■ **PROBLEM TO SOLVE**: How many of the lines below hold "Northeast"? Only the number, please.

■ **RECORDS TO PROCESS**:
........

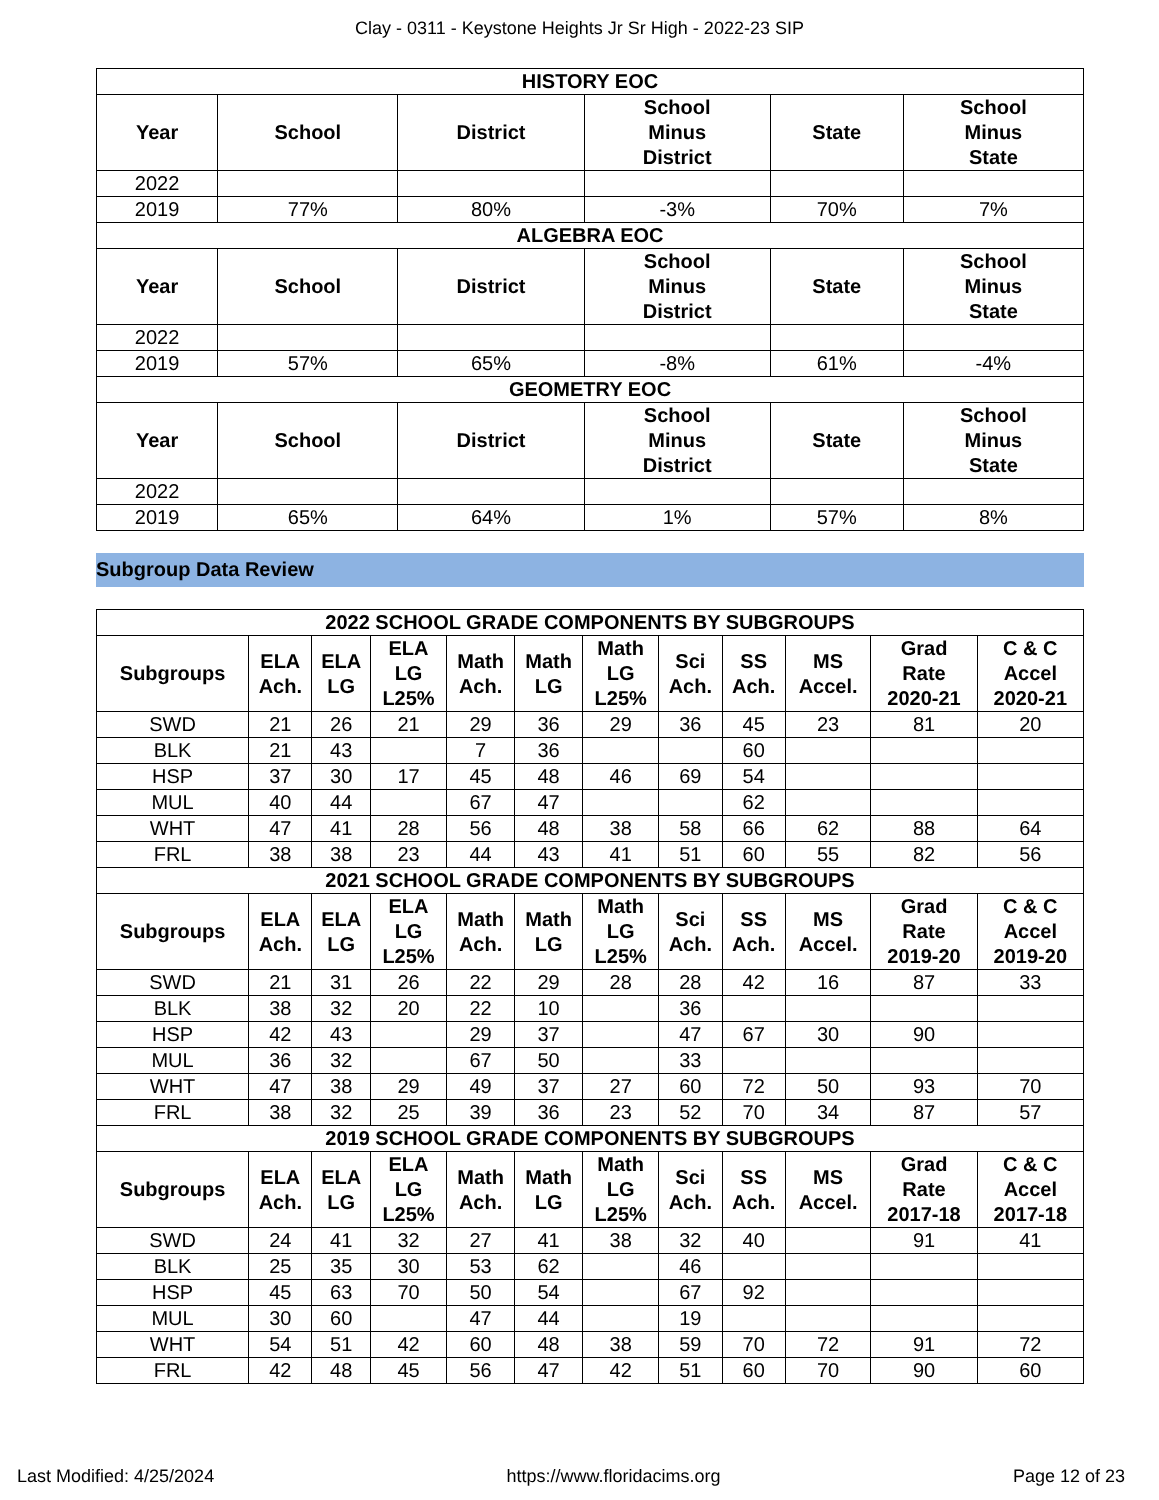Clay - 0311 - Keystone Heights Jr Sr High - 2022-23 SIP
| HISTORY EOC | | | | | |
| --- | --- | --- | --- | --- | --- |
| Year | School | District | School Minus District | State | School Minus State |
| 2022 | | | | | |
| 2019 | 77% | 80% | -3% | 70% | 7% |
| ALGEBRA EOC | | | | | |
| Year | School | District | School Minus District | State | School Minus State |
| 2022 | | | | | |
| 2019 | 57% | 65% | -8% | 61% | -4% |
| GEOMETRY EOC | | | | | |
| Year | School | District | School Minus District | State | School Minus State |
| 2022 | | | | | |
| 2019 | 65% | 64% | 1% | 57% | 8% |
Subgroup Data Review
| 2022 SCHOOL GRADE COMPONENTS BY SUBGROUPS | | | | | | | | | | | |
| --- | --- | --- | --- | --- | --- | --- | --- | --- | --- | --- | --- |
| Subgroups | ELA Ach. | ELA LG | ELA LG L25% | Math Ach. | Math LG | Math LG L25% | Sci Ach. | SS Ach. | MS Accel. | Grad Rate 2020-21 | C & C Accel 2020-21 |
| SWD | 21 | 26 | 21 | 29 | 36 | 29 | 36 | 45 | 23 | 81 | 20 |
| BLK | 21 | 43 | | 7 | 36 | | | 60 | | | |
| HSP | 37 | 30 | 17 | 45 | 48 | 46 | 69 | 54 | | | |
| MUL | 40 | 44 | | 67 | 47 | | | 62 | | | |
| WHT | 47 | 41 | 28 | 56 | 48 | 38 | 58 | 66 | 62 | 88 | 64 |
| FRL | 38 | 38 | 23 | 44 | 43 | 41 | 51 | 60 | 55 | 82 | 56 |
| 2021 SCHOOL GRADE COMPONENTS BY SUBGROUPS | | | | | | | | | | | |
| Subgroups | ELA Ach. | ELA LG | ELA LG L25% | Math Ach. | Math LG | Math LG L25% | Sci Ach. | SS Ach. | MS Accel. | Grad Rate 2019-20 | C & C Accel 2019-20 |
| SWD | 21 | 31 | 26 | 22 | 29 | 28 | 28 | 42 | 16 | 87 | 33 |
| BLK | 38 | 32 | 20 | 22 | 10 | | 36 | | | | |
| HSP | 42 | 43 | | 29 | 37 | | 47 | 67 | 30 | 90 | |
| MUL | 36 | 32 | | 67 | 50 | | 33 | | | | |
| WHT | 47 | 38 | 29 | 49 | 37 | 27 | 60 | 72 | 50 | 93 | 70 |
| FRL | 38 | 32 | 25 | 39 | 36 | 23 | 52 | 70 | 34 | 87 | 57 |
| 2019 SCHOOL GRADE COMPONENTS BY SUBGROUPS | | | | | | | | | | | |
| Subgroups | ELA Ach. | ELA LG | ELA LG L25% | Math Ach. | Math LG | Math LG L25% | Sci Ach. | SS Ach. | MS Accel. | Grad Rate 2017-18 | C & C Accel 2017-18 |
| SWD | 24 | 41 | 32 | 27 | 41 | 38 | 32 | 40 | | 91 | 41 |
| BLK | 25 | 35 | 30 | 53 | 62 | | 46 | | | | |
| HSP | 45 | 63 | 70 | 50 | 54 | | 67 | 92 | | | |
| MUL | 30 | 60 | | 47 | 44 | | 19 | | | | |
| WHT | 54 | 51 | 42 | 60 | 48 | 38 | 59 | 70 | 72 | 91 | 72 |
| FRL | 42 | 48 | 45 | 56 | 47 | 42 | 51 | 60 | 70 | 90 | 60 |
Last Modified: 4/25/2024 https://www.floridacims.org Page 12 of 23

........

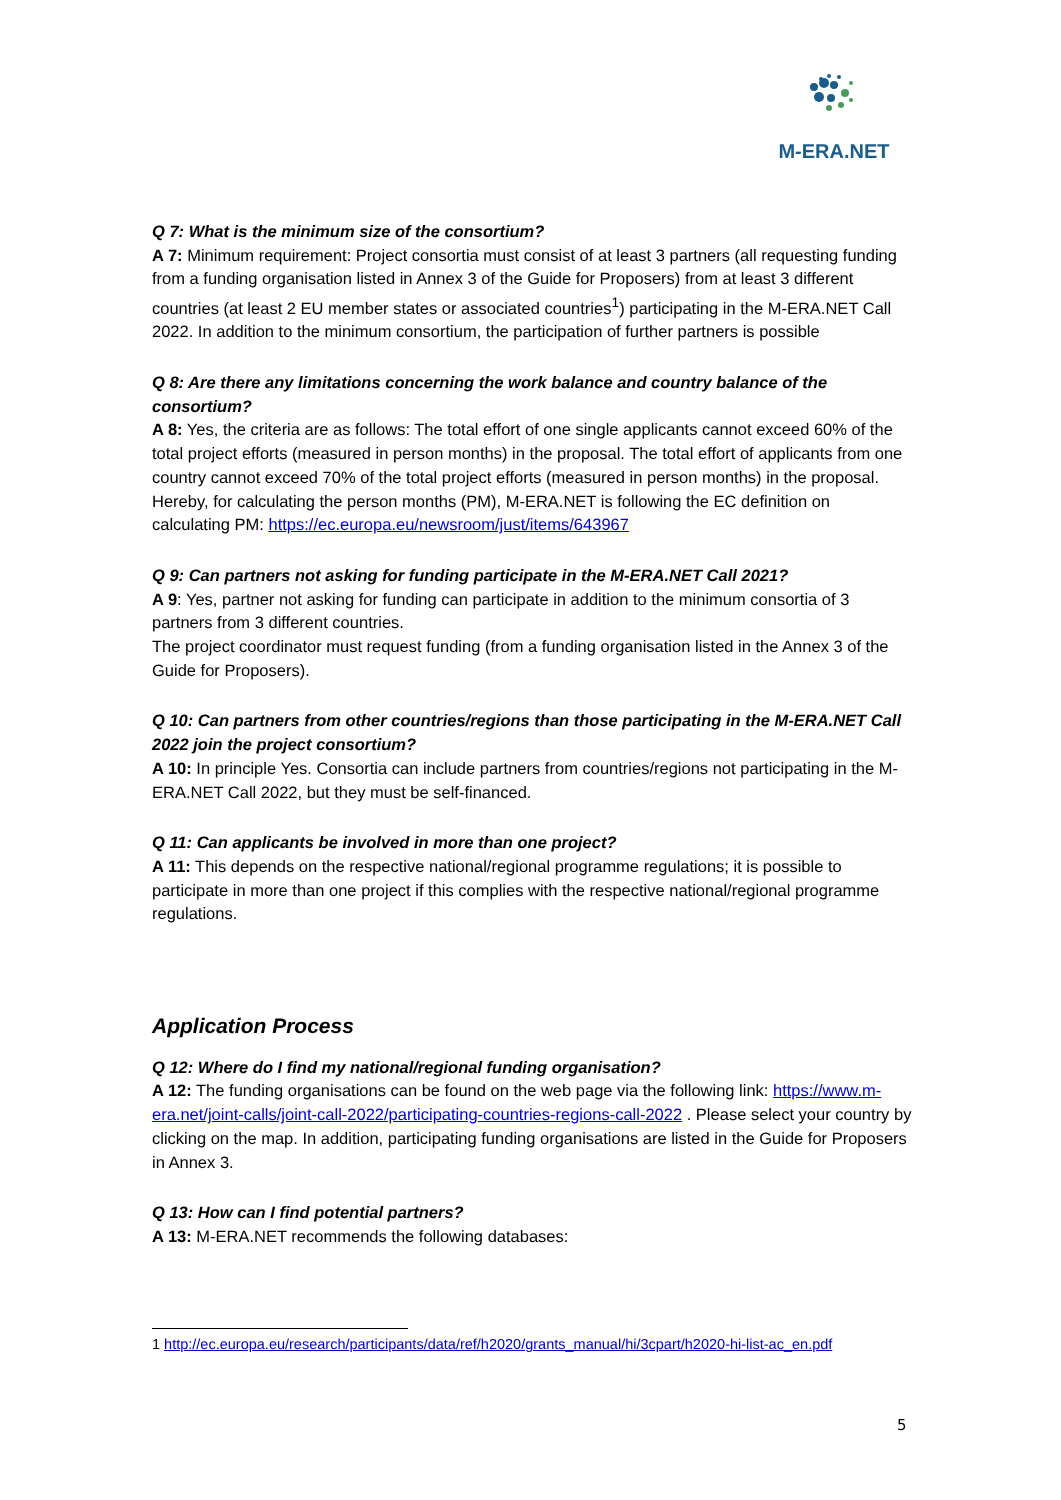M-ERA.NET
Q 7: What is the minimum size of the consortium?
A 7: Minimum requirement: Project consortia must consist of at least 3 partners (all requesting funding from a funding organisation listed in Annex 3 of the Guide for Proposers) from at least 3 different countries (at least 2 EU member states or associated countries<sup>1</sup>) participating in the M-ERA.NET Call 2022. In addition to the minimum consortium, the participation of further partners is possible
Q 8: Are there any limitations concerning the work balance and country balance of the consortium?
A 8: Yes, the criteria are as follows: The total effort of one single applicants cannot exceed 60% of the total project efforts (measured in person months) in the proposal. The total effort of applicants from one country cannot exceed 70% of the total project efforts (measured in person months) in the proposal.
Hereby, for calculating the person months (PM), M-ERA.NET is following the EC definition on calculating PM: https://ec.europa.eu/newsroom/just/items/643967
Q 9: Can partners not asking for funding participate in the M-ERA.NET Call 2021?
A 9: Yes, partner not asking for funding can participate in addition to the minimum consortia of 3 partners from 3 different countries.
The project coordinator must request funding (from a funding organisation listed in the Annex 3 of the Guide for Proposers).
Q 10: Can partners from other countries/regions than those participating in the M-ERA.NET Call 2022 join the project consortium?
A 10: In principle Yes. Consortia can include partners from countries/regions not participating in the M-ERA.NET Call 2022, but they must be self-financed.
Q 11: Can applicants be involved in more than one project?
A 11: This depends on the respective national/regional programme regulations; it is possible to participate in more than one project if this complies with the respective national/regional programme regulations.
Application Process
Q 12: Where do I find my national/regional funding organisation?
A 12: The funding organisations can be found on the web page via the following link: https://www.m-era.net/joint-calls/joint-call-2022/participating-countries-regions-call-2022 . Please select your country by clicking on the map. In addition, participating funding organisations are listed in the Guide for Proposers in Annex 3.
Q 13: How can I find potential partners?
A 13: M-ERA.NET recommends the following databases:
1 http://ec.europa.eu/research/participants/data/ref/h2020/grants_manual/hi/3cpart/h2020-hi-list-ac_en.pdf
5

........

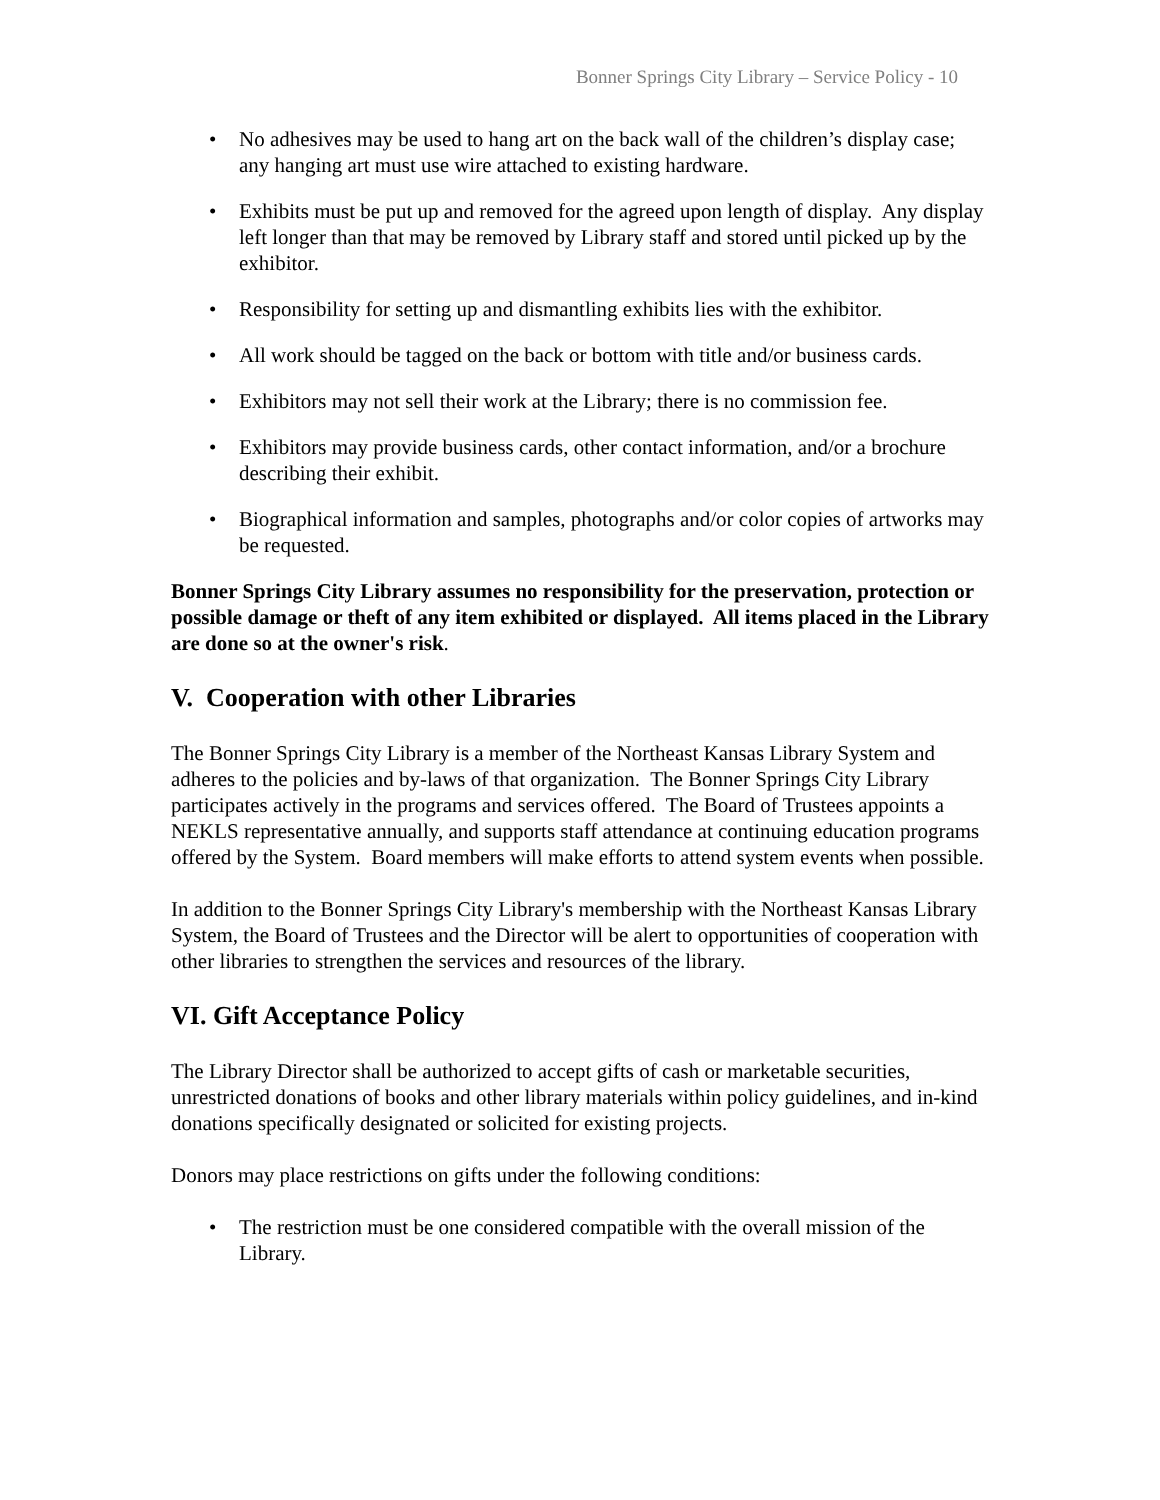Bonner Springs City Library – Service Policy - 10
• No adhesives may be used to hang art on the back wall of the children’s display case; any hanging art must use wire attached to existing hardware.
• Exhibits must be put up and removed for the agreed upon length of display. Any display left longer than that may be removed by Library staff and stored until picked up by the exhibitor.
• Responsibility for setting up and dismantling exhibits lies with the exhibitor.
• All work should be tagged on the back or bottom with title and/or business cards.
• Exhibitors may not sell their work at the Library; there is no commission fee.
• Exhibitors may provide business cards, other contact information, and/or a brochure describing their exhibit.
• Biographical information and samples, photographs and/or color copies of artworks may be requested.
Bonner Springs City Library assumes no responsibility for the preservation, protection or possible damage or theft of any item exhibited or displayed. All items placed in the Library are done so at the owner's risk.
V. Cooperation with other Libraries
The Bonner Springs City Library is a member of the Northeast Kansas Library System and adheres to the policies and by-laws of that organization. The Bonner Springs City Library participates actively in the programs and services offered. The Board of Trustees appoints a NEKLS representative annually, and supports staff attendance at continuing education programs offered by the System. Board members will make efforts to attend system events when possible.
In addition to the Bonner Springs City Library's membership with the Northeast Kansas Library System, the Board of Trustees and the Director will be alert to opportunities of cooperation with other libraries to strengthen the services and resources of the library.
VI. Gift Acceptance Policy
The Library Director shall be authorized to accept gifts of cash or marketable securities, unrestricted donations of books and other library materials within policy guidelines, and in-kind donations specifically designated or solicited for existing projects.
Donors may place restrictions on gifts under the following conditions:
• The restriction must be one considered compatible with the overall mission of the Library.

........

■ **OUTPUT OF THE TASK**: 2